**EXCERPTED TEXT**
Mumbai, Jun 17 (IANS): Fears of foreign funds exiting India along with expectations of lower consumer sentiment due to Covid pulled India's stock markets lower on Thursday.
Accordingly, the fears were triggered by US Fed statement on the eventual restart of liquidity tapering programme.
The US Federal Reserve has projected at least two interest rate hikes in 2023, a year earlier than forecasted in the March meeting. The development assumes significance as it can lead foreign capital away from EMs such as India.
On Thursday, the Fed's statement sent shock waves in the Asian as well as domestic markets.
However, domestic indices pared some of their initial losses.
Besides US Fed projections, sentiments remained subdued on account of a RBI report which cited that Covid's second wave had a negative impact on bank deposits and currency holdings among the public, indicating to a large outflow of funds for pandemic-related medical expenses.
Among sectors, Realty, Power, Metals, Auto, Banks were the loss leaders while IT and FMCG were the only two sectors ending in the positive zone.
Consequently, Sensex closed at 52,323.33, lower by 178.65 points or 0.34 per cent from its previous close of 52,501.98 points.

**COMPLETE THE FOLLOWING**
**1.** Copy the passage from the report on Indian stock markets, beginning at the words "Among sectors, Realty, Power, Metals, Auto, Banks" and stopping after the words "of 52,501.98 points.".
**2.** Pick up the report on Indian stock markets after its last sentence and write what follows.
The data that comes next was taken from a different source than the report on Indian stock markets.

**Transcribed page contents**
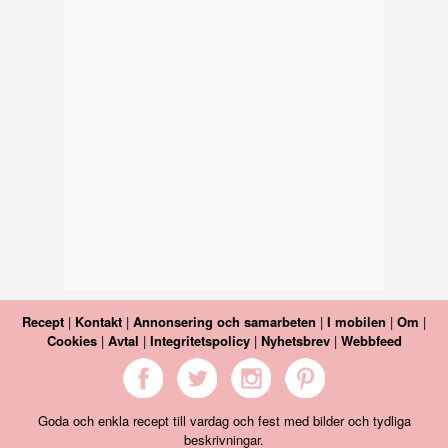
Recept
|
Kontakt
|
Annonsering och samarbeten
|
I mobilen
|
Om
|
Cookies
|
Avtal
|
Integritetspolicy
|
Nyhetsbrev
|
Webbfeed
Goda och enkla recept till vardag och fest med bilder och tydliga
beskrivningar.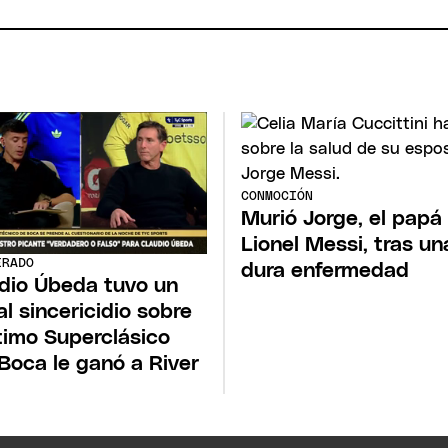
CONMOCIÓN
Murió Jorge, el papá
Lionel Messi, tras un
ERADO
dura enfermedad
dio Úbeda tuvo un
al sincericidio sobre
ltimo Superclásico
Boca le ganó a River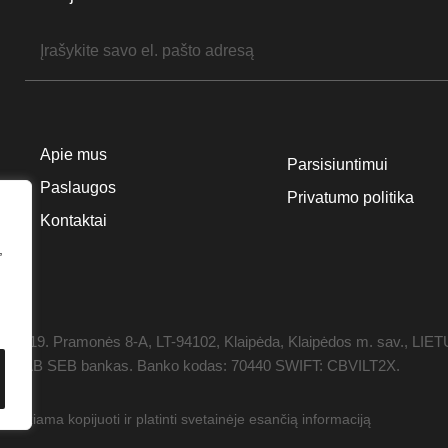
Apie mus
Parsisiuntimui
Paslaugos
Privatumo politika
Kontaktai
,
1119. Pramonės 8-A, LT-94102, Klaipėda, Klaipėdos m. sav., LIE
 0358, AB SEB bankas. Banko kodas: 70440 SWIFT: CBVILT2X.
džiama kopijuoti ir platinti svetainėje esančią informaciją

**EXPECTED RESPONSES**
**1.**
Among sectors, Realty, Power, Metals, Auto, Banks were the loss leaders while IT and FMCG were the only two sectors ending in the positive zone.
Consequently, Sensex closed at 52,323.33, lower by 178.65 points or 0.34 per cent from its previous close of 52,501.98 points.

**2.**
The Nifty on the National Stock Exchange ended at 15,691.40, lower by 76.15 points or 0.48 per cent from its previous close.
"India's benchmark equity indices ended lower for the second consecutive day on June 17 following weak global cues caused by the US Fed which signalled higher rates in 2023 in its policy outcome on Wednesday," said Deepak Jasani - Head of Retail Research at HDFC Securities.
According to Siddhartha Khemka, Head - Retail Research, Broking & Distribution, Motilal Oswal Financial Services: "Domestically, weak global cues along with weekly F&O expiry led to a volatile session. Metals continued to witness selling pressure after China announced intentions to release industrial metals from its national reserves to restrain commodity prices."
"On the other hand, IT stocks were among the gainers as dollar strengthened against the rupee to its highest level in six weeks."